__WORK TASK__. Write every record below out exactly; no images.
※
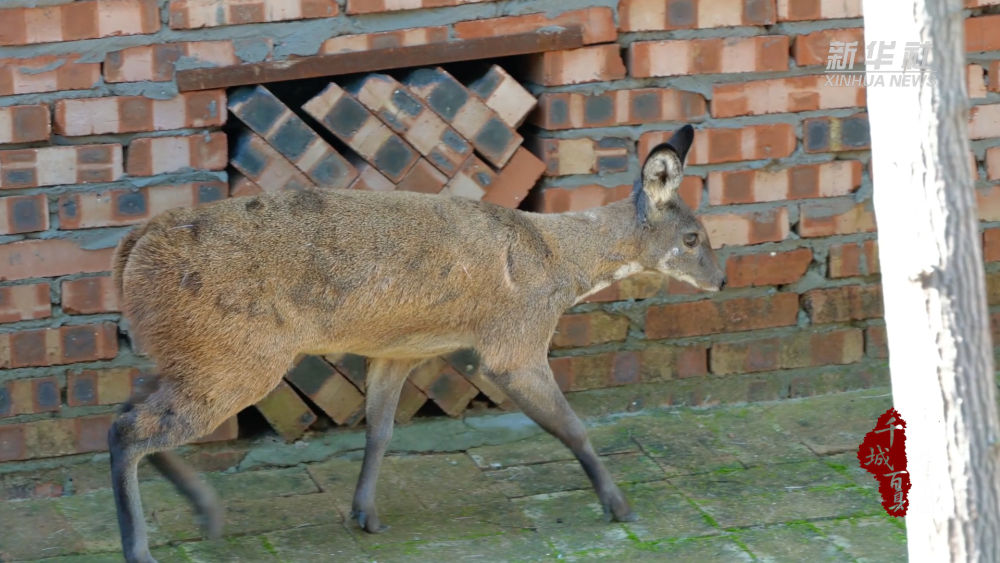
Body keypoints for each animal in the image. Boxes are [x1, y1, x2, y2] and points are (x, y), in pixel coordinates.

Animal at [109, 125, 720, 560]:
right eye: (692, 237)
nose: (720, 280)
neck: (559, 263)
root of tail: (132, 247)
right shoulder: (515, 341)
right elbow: (571, 426)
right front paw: (621, 507)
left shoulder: (397, 350)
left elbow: (379, 432)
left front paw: (364, 515)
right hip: (238, 354)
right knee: (126, 429)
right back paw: (141, 549)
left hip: (189, 349)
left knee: (128, 405)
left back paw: (207, 514)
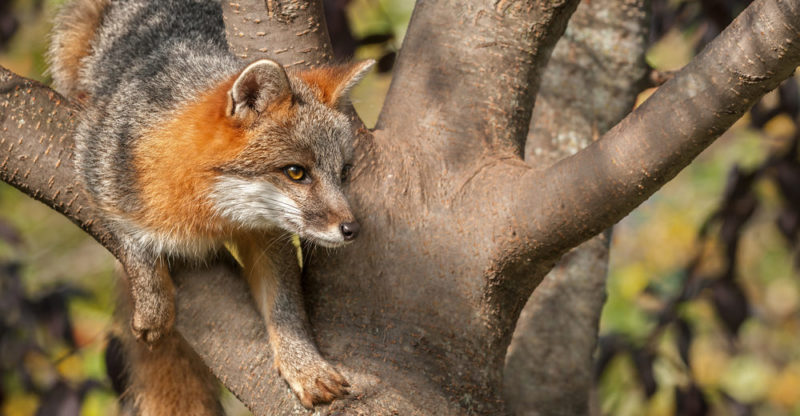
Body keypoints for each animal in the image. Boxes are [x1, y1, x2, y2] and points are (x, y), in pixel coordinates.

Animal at [48, 0, 374, 412]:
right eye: (296, 172)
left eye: (343, 172)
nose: (352, 229)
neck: (210, 214)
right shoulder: (93, 163)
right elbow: (132, 243)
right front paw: (154, 308)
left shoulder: (267, 237)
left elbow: (286, 309)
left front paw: (303, 366)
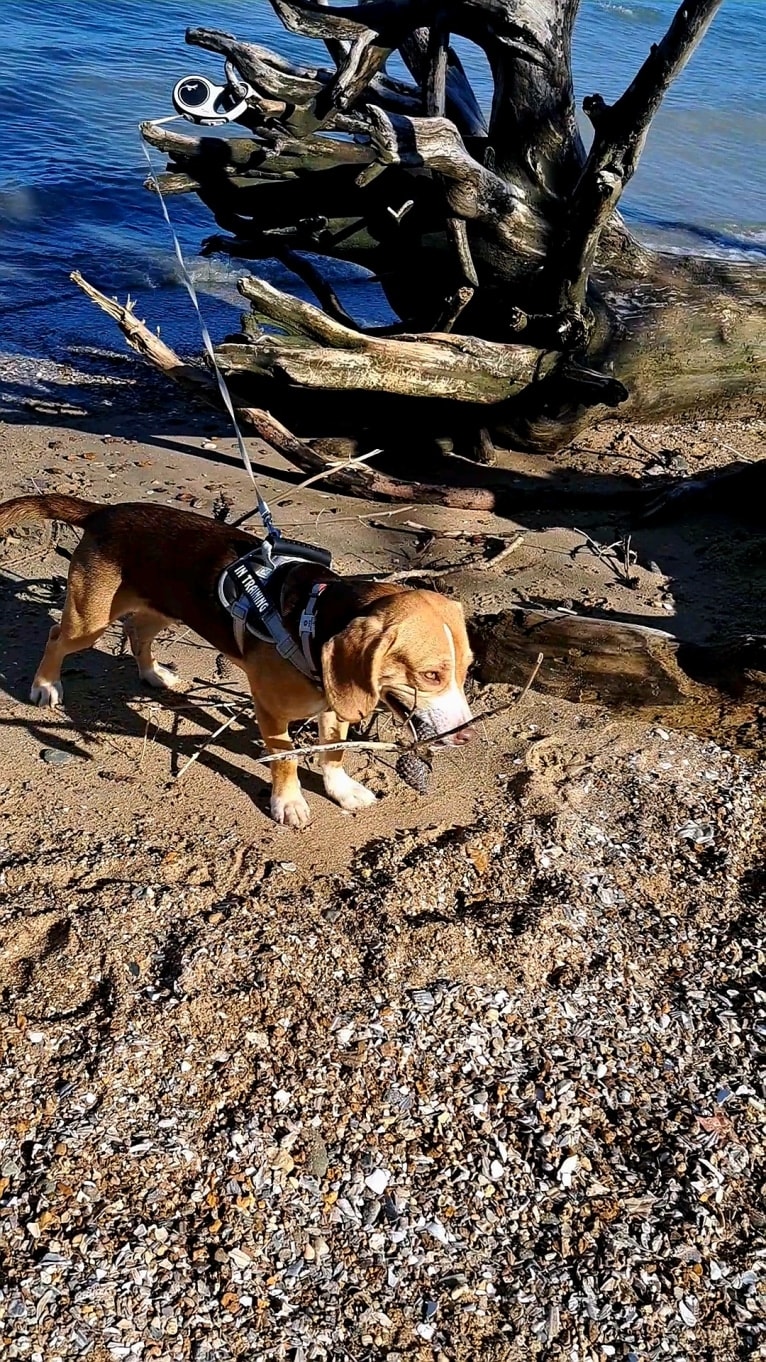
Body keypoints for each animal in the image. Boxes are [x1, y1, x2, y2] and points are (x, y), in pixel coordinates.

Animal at [1, 495, 471, 822]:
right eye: (431, 675)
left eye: (467, 671)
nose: (467, 737)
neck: (312, 618)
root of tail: (107, 512)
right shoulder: (271, 710)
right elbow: (285, 758)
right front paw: (289, 803)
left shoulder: (334, 703)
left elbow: (333, 754)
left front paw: (341, 789)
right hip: (90, 620)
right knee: (56, 637)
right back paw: (46, 685)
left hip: (163, 609)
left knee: (137, 634)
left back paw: (155, 676)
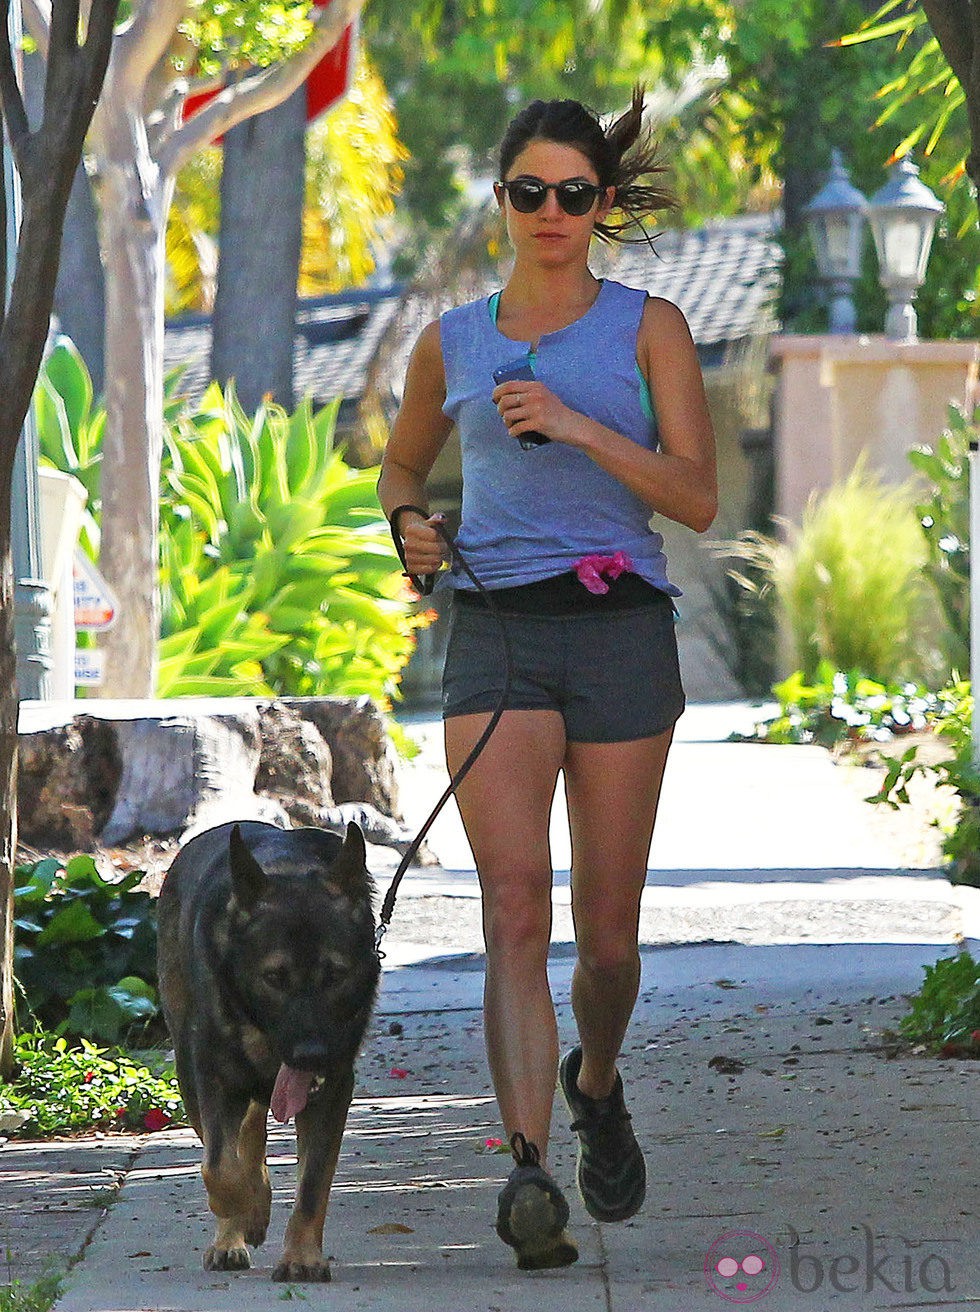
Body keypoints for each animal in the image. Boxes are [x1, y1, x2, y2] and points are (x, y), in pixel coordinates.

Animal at [157, 818, 380, 1280]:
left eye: (335, 975)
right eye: (275, 977)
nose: (312, 1054)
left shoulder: (332, 1090)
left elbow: (312, 1183)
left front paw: (301, 1258)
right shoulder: (212, 1078)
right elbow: (219, 1167)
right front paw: (246, 1207)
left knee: (252, 1130)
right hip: (190, 1076)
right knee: (233, 1145)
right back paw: (233, 1234)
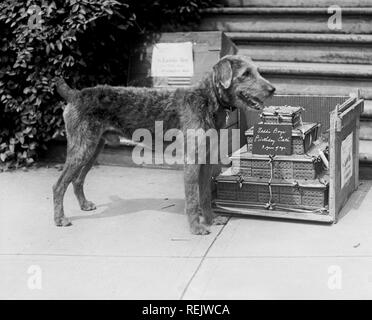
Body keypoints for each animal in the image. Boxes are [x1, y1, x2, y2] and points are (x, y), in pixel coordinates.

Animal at [53, 55, 274, 235]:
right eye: (246, 74)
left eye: (257, 71)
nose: (273, 89)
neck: (207, 100)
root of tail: (74, 95)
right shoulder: (191, 162)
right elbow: (193, 199)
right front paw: (196, 228)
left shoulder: (205, 161)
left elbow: (203, 196)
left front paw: (210, 220)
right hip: (82, 149)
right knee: (59, 184)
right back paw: (60, 219)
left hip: (93, 149)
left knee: (77, 180)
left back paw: (84, 205)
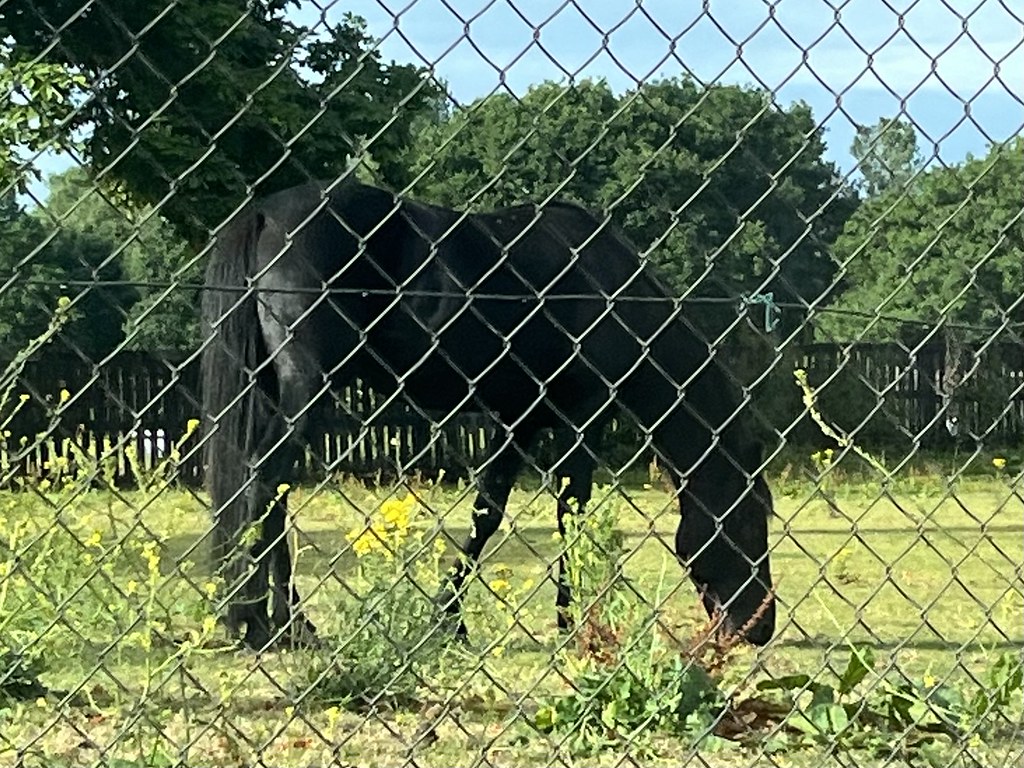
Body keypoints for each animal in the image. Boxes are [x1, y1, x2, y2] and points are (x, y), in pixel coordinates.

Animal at [200, 179, 776, 652]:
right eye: (750, 521)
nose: (760, 629)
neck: (607, 290)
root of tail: (265, 212)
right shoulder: (580, 417)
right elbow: (570, 511)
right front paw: (568, 624)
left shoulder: (519, 418)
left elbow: (487, 513)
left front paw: (449, 619)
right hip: (308, 390)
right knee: (264, 483)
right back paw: (267, 625)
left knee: (269, 492)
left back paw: (286, 625)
※
__RESPONSE BOX__.
Body keypoints for each animal in the image. Boxes are [x1, y1, x2, y2] and points are (x, y), in pixel coordinates.

Animal at [109, 125, 720, 560]:
right eye: (692, 237)
nose: (720, 280)
neck: (559, 263)
root of tail: (132, 247)
right shoulder: (515, 341)
right elbow: (571, 426)
right front paw: (621, 507)
left shoulder: (397, 350)
left elbow: (379, 432)
left front paw: (364, 515)
right hip: (238, 354)
right knee: (126, 429)
right back paw: (141, 549)
left hip: (189, 349)
left knee: (128, 405)
left back paw: (207, 514)
Body keypoints for each animal in the image. Boxes are [x1, y1, x2, y2] and points are (x, y), in pixel coordinates.

Animal at [48, 0, 374, 412]:
right eye: (296, 172)
left eye: (343, 172)
nose: (352, 229)
neck: (210, 214)
right shoulder: (93, 163)
right elbow: (132, 243)
right front paw: (154, 308)
left shoulder: (267, 237)
left elbow: (286, 309)
left front paw: (303, 366)
Body keypoints for each animal in the image. Boxes are [x1, y1, x2, y2] and points are (x, y), in pixel coordinates.

Animal at [1, 495, 471, 822]:
right eye: (431, 675)
left eye: (467, 671)
nose: (467, 737)
neck: (312, 618)
root of tail: (107, 512)
right shoulder: (271, 710)
right elbow: (285, 758)
right front paw: (289, 803)
left shoulder: (334, 703)
left elbow: (333, 754)
left front paw: (341, 789)
right hip: (90, 620)
right knee: (56, 637)
right back paw: (46, 685)
left hip: (163, 609)
left knee: (137, 634)
left back paw: (155, 676)
Body keypoints for each animal in the image. Boxes are [x1, y1, x2, y2] and points are (x, y), in pixel coordinates.

Animal at [157, 818, 380, 1280]:
left eye: (335, 975)
right eye: (275, 977)
nose: (312, 1054)
left shoulder: (332, 1090)
left elbow: (312, 1183)
left front paw: (301, 1258)
right shoulder: (212, 1078)
right elbow: (219, 1167)
right front paw: (246, 1207)
left knee: (252, 1130)
right hip: (190, 1076)
right knee: (233, 1145)
right back paw: (233, 1234)
Body keypoints for each animal in the image. Boxes are [x1, y1, x2, y2] and points are (x, y), in pixel coordinates.

Animal at [53, 55, 274, 235]:
right eye: (246, 74)
left eye: (257, 71)
nose: (273, 89)
neck: (207, 100)
root of tail: (74, 95)
right shoulder: (191, 162)
right elbow: (193, 199)
right front paw: (196, 228)
left shoulder: (205, 161)
left elbow: (203, 196)
left front paw: (210, 220)
right hip: (82, 149)
right knee: (59, 184)
right back paw: (60, 219)
left hip: (93, 149)
left knee: (77, 180)
left back paw: (84, 205)
Body keypoints for each animal in the image. Boxes are [x1, y1, x2, y2] and points are (x, y), in pixel coordinates.

Animal at [200, 179, 776, 652]:
right eye: (750, 521)
nose: (760, 629)
neck: (607, 290)
root of tail: (265, 212)
right shoulder: (580, 417)
right elbow: (570, 511)
right front paw: (568, 624)
left shoulder: (519, 418)
left elbow: (487, 513)
left front paw: (449, 619)
right hip: (308, 390)
right knee: (264, 483)
right back paw: (267, 625)
left knee: (269, 492)
left back paw: (286, 625)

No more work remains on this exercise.